◆ **Что нужно сделать**
Верните без изменений часть предоставленного отрывка: всё, начиная со слов «Снова выдвигались обвинения» и вниз до слов «согласен с Радеком).» включительно.
══ Предоставленный отрывок ══
Снова выдвигались обвинения в шпионаже, подготовке переворота, вредительстве. Обвиняемые снова признавались. Пятаков сообщал: «Что касается войны, то и об этом Троцкий сообщил весьма отчетливо… В этой войне неминуемо поражение сталинского государства… Поражение в войне означает крушение сталинского режима, и именно поэтому Троцкий настаивает на создании ячеек, на расширении связей среди командного состава». Как видим, эти установки полностью соответствовали троцкистским документам. И вот тут-то всплыл разговор Радека и Бухарина в 1934 г., когда обсуждались планы троцкистов, их ставка на поражение СССР в войне с Германией и Японией (и Бухарину пришлось подтвердить разговор, он лишь оговаривался, что не во всем был согласен с Радеком).
═══
══ Данные ══
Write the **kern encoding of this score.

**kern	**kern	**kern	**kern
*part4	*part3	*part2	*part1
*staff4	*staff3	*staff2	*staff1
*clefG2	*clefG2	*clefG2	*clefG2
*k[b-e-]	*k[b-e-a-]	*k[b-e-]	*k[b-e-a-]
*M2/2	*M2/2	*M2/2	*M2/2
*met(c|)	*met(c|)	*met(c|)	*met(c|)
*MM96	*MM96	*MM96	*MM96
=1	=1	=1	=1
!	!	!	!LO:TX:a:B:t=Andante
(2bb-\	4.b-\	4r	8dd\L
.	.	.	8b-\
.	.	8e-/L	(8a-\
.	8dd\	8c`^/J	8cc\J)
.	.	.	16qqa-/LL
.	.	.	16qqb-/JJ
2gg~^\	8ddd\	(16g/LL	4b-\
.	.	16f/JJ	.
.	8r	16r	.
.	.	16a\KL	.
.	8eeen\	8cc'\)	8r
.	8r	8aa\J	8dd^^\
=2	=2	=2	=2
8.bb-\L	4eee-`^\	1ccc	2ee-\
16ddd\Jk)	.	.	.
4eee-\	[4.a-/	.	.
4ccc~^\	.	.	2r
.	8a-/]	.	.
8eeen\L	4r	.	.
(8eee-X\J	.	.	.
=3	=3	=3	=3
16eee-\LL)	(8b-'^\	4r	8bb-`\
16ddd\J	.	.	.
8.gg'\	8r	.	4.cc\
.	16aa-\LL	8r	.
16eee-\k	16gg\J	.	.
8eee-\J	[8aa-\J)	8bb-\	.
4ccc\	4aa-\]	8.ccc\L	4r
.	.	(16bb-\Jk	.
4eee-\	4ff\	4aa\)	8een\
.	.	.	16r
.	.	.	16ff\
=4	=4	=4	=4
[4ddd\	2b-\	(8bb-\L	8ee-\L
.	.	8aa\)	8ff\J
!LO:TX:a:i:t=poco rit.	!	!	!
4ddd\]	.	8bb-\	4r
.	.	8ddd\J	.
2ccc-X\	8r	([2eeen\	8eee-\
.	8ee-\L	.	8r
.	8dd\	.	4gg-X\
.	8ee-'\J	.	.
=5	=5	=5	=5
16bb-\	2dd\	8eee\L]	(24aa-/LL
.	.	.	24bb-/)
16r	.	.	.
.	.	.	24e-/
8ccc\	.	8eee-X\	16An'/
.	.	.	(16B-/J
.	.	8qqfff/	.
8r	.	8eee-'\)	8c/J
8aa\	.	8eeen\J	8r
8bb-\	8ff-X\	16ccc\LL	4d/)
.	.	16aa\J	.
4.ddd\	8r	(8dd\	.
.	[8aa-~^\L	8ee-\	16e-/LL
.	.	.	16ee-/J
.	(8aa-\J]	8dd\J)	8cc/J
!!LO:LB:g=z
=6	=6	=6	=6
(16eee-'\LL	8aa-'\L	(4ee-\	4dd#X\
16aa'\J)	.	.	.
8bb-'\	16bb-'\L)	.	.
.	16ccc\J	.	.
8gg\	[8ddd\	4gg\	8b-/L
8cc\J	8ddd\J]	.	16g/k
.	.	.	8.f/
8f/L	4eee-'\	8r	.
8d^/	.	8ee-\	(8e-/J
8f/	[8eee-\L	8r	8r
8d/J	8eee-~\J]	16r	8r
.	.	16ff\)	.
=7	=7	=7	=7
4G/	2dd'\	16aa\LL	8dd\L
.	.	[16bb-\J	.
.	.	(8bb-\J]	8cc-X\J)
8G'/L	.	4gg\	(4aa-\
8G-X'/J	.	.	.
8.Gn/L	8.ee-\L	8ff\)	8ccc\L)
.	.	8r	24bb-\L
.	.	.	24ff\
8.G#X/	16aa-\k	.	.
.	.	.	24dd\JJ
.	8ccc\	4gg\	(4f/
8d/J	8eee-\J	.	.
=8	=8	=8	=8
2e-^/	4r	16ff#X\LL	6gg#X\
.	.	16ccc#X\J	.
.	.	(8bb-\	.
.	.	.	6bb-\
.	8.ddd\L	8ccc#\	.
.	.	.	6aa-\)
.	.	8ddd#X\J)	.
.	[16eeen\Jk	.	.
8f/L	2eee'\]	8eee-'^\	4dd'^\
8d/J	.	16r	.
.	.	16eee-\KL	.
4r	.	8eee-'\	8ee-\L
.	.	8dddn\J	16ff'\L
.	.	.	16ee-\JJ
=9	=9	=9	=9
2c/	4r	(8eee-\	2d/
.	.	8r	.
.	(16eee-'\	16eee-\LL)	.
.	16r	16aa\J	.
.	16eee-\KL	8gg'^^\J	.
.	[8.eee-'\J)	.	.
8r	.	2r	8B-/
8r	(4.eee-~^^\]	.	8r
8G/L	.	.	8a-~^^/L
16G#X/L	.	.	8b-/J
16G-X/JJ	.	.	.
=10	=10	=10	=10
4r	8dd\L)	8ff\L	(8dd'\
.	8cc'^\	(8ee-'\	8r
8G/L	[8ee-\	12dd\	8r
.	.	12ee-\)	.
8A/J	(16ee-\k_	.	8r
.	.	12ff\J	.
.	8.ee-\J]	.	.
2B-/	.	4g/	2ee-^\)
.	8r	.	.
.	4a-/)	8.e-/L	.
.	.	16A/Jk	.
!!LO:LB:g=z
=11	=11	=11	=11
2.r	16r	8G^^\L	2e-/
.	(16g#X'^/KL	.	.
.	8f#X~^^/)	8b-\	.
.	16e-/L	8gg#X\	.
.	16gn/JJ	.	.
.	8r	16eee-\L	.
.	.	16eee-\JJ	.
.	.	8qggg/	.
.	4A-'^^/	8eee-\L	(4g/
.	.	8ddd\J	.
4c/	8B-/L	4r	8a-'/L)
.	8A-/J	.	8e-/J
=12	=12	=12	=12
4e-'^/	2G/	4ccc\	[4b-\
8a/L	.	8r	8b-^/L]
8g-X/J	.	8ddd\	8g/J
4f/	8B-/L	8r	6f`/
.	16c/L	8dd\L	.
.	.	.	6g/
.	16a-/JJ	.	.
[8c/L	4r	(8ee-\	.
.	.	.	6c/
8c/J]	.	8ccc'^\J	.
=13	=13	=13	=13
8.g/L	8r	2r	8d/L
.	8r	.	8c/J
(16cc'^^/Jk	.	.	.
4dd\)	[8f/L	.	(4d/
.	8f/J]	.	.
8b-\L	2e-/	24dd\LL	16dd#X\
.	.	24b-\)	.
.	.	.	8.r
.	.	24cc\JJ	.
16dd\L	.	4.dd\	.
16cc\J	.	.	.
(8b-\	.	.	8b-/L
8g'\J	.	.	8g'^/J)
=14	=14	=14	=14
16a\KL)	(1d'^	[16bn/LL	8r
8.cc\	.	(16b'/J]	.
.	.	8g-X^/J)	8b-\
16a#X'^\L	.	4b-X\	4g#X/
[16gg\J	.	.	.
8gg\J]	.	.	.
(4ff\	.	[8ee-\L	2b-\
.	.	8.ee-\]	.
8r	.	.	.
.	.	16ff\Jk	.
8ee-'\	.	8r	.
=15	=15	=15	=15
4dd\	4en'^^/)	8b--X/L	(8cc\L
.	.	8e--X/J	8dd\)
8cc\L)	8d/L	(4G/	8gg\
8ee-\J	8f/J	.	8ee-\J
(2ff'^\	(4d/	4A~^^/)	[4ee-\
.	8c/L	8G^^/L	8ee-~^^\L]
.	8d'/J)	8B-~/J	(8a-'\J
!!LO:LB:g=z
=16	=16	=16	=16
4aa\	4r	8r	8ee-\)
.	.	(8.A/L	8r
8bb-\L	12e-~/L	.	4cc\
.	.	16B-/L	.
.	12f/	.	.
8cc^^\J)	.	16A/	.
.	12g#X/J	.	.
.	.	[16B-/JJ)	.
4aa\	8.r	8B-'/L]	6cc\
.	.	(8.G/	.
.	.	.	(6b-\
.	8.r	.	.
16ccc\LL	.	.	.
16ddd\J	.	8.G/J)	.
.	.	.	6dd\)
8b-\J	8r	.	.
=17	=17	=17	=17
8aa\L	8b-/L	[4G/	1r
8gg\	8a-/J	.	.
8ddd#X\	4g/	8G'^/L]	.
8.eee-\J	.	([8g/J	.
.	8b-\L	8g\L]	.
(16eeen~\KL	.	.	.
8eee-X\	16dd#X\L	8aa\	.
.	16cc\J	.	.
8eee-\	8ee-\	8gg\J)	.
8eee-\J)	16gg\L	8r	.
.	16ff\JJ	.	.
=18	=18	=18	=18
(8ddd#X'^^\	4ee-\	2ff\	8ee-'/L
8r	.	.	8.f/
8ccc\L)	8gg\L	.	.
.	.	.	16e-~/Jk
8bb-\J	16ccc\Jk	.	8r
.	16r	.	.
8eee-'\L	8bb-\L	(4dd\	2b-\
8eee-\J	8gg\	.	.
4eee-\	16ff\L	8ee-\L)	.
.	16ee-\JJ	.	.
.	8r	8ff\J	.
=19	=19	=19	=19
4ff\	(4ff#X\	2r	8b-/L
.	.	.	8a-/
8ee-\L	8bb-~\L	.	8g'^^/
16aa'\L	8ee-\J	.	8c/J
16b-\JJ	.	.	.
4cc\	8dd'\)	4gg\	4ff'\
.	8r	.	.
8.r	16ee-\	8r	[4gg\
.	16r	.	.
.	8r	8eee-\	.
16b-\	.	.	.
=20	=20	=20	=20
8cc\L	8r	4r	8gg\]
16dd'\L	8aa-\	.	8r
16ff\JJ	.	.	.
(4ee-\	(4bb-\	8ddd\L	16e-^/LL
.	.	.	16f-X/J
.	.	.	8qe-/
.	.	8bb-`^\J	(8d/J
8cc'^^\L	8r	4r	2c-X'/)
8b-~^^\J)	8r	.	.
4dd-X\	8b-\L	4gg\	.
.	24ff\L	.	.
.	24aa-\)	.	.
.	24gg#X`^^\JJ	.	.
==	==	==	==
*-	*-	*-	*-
═══
◆ **Решение ниже**
Снова выдвигались обвинения в шпионаже, подготовке переворота, вредительстве. Обвиняемые снова признавались. Пятаков сообщал: «Что касается войны, то и об этом Троцкий сообщил весьма отчетливо… В этой войне неминуемо поражение сталинского государства… Поражение в войне означает крушение сталинского режима, и именно поэтому Троцкий настаивает на создании ячеек, на расширении связей среди командного состава». Как видим, эти установки полностью соответствовали троцкистским документам. И вот тут-то всплыл разговор Радека и Бухарина в 1934 г., когда обсуждались планы троцкистов, их ставка на поражение СССР в войне с Германией и Японией (и Бухарину пришлось подтвердить разговор, он лишь оговаривался, что не во всем был согласен с Радеком).